You can execute the application from a shell within the wrapper.. And many of the apps , especially ones requiring port access, use root to run.. setuid isn't much more secure anyway... |
The thing I'm most concerned about is that Screen isn't merely an application running within a shell...it's comparable to a window manager which launches other shells and applications within it. I don't know how much of a risk this is, but it wasn't long ago that Screen was found to pose a security risk in certain situations when run as root, so most packages now don't install it with setuid.
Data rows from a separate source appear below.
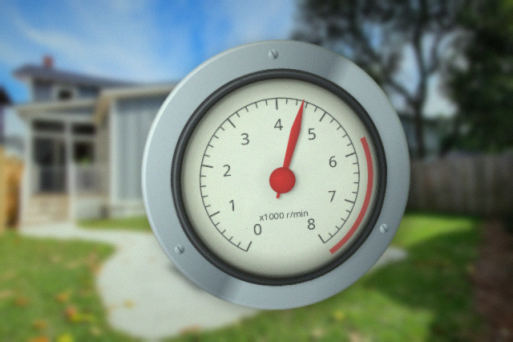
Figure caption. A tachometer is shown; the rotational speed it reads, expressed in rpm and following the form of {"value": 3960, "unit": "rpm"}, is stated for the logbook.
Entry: {"value": 4500, "unit": "rpm"}
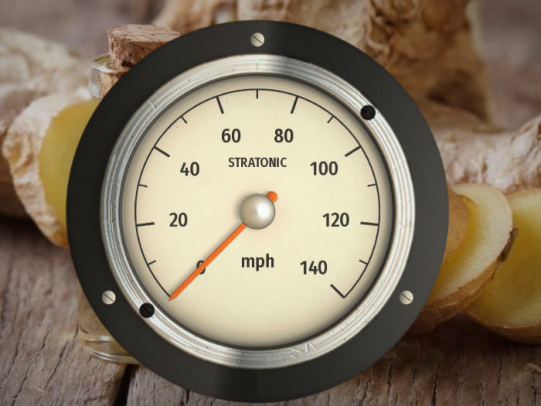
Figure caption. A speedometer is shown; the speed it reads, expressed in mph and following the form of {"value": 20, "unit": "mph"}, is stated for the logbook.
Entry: {"value": 0, "unit": "mph"}
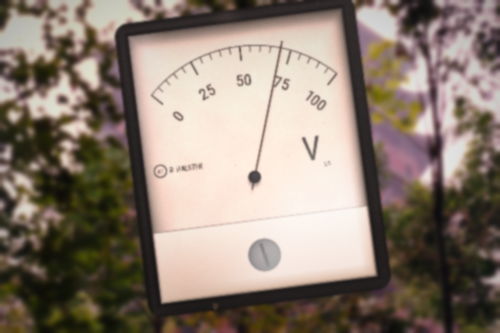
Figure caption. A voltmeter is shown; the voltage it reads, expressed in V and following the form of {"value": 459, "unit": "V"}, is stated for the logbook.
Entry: {"value": 70, "unit": "V"}
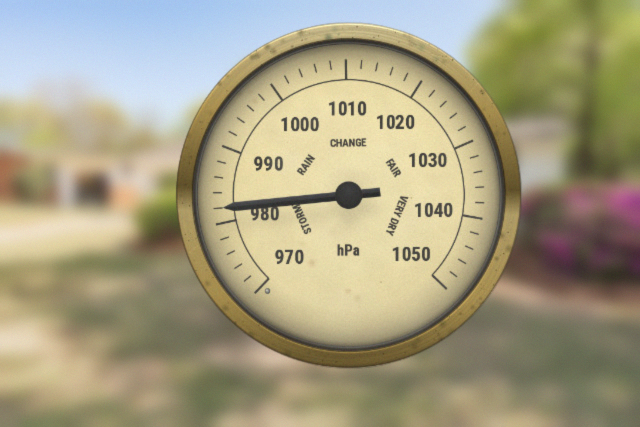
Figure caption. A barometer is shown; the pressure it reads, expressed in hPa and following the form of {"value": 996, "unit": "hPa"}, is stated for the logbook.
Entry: {"value": 982, "unit": "hPa"}
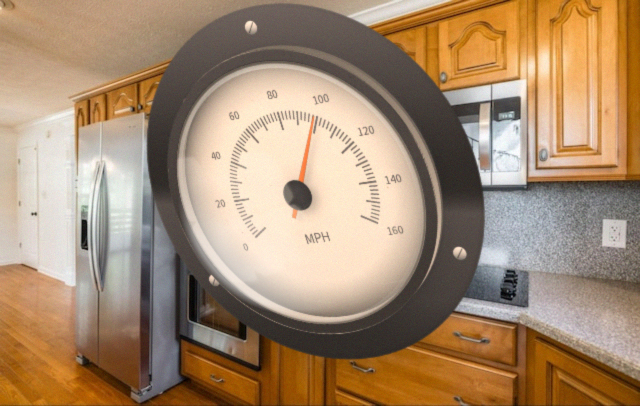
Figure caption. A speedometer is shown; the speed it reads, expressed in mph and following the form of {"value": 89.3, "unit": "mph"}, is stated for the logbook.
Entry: {"value": 100, "unit": "mph"}
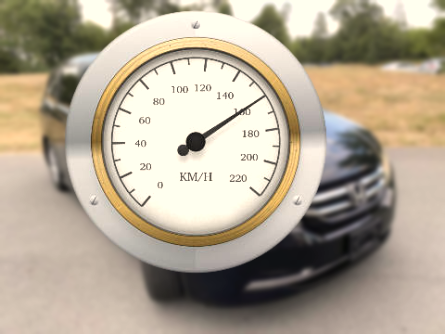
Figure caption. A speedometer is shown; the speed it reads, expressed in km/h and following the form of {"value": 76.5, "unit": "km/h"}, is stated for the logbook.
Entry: {"value": 160, "unit": "km/h"}
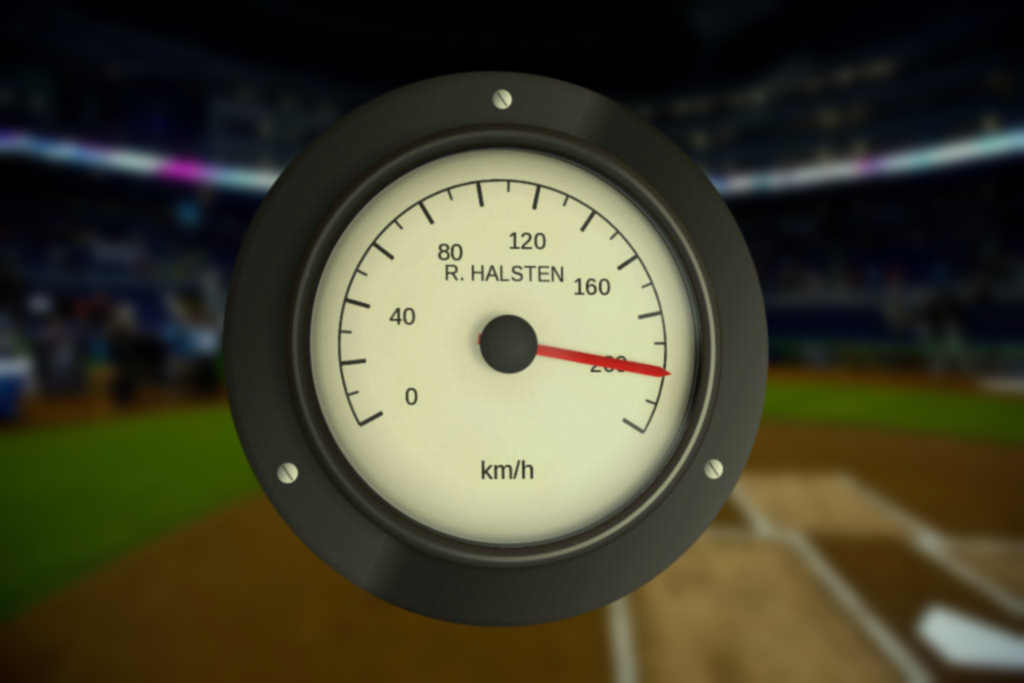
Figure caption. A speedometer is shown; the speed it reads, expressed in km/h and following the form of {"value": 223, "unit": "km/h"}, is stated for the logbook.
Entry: {"value": 200, "unit": "km/h"}
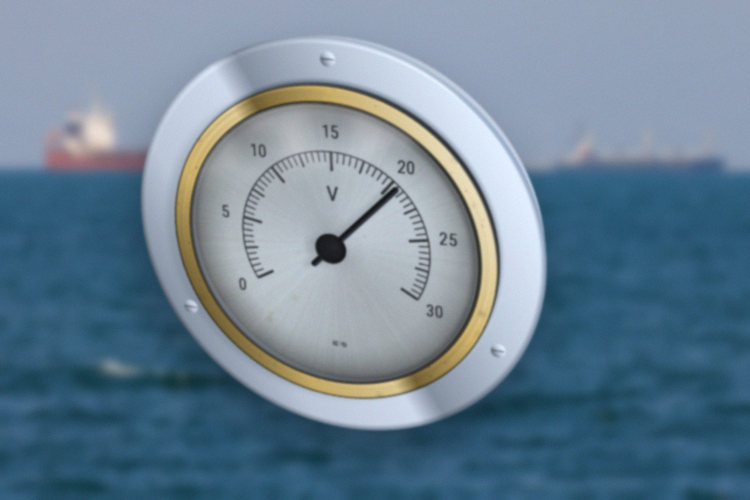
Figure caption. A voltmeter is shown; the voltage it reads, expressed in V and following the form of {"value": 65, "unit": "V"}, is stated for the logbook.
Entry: {"value": 20.5, "unit": "V"}
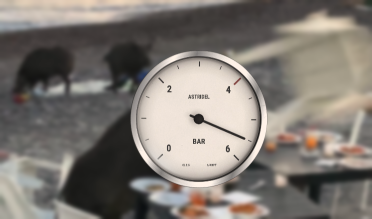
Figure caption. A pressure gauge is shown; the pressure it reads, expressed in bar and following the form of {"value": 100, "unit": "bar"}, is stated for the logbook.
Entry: {"value": 5.5, "unit": "bar"}
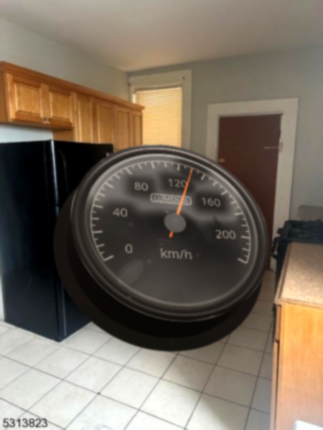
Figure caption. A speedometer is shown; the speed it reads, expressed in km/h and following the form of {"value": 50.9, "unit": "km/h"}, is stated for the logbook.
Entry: {"value": 130, "unit": "km/h"}
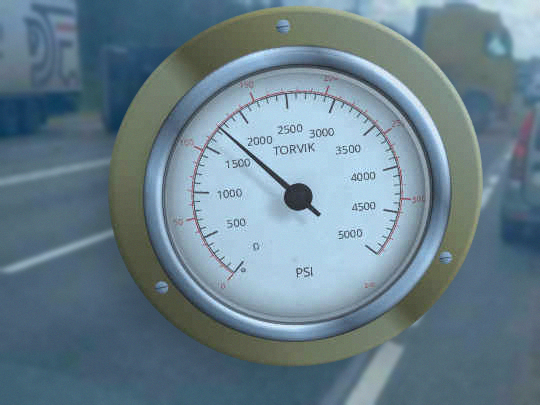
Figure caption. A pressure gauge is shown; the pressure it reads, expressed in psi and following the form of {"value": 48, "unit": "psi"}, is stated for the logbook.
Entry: {"value": 1750, "unit": "psi"}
I'm using suse 9.0, which is a couple of years old, and screen is not setuid here.
Quote | Could we use alien to convert the rpm to deb for that version ? |
That wouldn't fix the trouble I'm having. First it would require mkwriteable, which I'm trying to avoid like JWs, and second it doesn't do anything to open up tty1 to users.
I still don't understand the tty permissions. /dev/tty1 is owned by root.root, with 600 permission. I thought that would mean that a regular user couldn't access it at all, but dsl still uses it as the primary terminal. In my Suse system /dev/tty1 is owned by mik.tty, with 620 permissions. 'mik' is my typical user....I have no idea why the file is owned by me, unless Suse has some script which changes ownership depending on who is logged in. But that still doesn't make sense, because there is only one /dev/tty1...what happens when multiple users are logged in at the same time? I think it might have more to do with the group 'tty' than with the owner, but this is just a guess.